**Trecho de origem**
# # #
A derrota nas urnãs não foi apenas do presidente Jair Bolsonaro. Perderam também os militares que o apoiaram
O choro do presidente Bolsonaro na segunda-feira, na cerimônia de fim de ano das Forças Armadas no Clube Naval de Brasília, significa o fim de uma tentativa golpista que deu errado. Assim como deu errado a manobra do presidente peruano deposto, Pedro Castillo, preso depois de tentar fechar o Congresso e decretar “estado de emergência” no país. A perspectiva de que o mesmo aconteça no Brasil é uma assombração para Bolsonaro, que continua deprimido depois da derrota eleitoral e da frustração de seus instintos autoritários.
Não foi só Bolsonaro o derrotado. Os militares que o apoiaram também foram. Os golpistas tinham tudo teoricamente para ter sucesso: incentivo do presidente; comandantes militares que o apoiavam a ponto de imaginar deixar os cargos antes da posse de Lula, em explícito gesto de rejeição ao presidente eleito; manifestantes nas portas dos quartéis pedindo intervenção militar; parcelas expressivas do empresariado, alguns financiando bloqueios nas estradas e manifestações antidemocráticas; eleição parlamentar vitoriosa, obtendo maioria na Câmara e no Senado; governadores eleitos nos principais estados.
# # #
**Objetivo indicado 1**
Repita sem nenhuma alteração a parte do texto sobre a derrota de Bolsonaro e dos militares, começando nas palavras "A derrota nas" e parando depois de "seus instintos autoritários.".
**Objetivo indicado 2**
Reescreva somente as linhas dos registros que vão do início dos registros até a linha que contém "ರಾಹುಲ್ಗಾಂಧಿ", inclusive, trocando "Transcribe" por "Write out" e mantendo todo o resto igual.

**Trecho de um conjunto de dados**
# # #
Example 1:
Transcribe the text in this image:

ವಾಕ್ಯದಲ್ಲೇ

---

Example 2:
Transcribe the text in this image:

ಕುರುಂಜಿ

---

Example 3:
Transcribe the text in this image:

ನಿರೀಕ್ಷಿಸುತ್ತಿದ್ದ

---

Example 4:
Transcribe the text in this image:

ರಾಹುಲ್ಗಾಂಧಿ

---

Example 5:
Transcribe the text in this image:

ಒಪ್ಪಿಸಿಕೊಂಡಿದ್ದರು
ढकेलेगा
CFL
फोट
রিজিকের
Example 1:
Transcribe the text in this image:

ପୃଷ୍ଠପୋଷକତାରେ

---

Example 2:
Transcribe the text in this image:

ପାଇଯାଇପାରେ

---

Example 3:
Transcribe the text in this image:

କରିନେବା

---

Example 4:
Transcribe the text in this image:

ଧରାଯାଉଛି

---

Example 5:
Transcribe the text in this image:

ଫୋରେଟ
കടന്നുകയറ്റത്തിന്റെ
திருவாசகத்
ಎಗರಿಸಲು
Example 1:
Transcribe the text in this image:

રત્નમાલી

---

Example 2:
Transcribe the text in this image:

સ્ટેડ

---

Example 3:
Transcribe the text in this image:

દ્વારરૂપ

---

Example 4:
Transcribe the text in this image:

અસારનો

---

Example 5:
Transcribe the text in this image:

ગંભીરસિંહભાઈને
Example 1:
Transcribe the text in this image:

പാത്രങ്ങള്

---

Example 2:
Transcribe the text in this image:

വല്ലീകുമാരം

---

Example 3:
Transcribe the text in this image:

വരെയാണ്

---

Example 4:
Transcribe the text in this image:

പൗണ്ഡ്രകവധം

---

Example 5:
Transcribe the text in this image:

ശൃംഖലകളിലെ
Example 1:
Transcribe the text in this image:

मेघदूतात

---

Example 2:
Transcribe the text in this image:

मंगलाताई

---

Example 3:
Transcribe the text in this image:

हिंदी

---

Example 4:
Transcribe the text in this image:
# # #
**Resposta da tarefa 1**
A derrota nas urnãs não foi apenas do presidente Jair Bolsonaro. Perderam também os militares que o apoiaram
O choro do presidente Bolsonaro na segunda-feira, na cerimônia de fim de ano das Forças Armadas no Clube Naval de Brasília, significa o fim de uma tentativa golpista que deu errado. Assim como deu errado a manobra do presidente peruano deposto, Pedro Castillo, preso depois de tentar fechar o Congresso e decretar “estado de emergência” no país. A perspectiva de que o mesmo aconteça no Brasil é uma assombração para Bolsonaro, que continua deprimido depois da derrota eleitoral e da frustração de seus instintos autoritários.

**Resposta da tarefa 2**
Example 1:
Write out the text in this image:

ವಾಕ್ಯದಲ್ಲೇ

---

Example 2:
Write out the text in this image:

ಕುರುಂಜಿ

---

Example 3:
Write out the text in this image:

ನಿರೀಕ್ಷಿಸುತ್ತಿದ್ದ

---

Example 4:
Write out the text in this image:

ರಾಹುಲ್ಗಾಂಧಿ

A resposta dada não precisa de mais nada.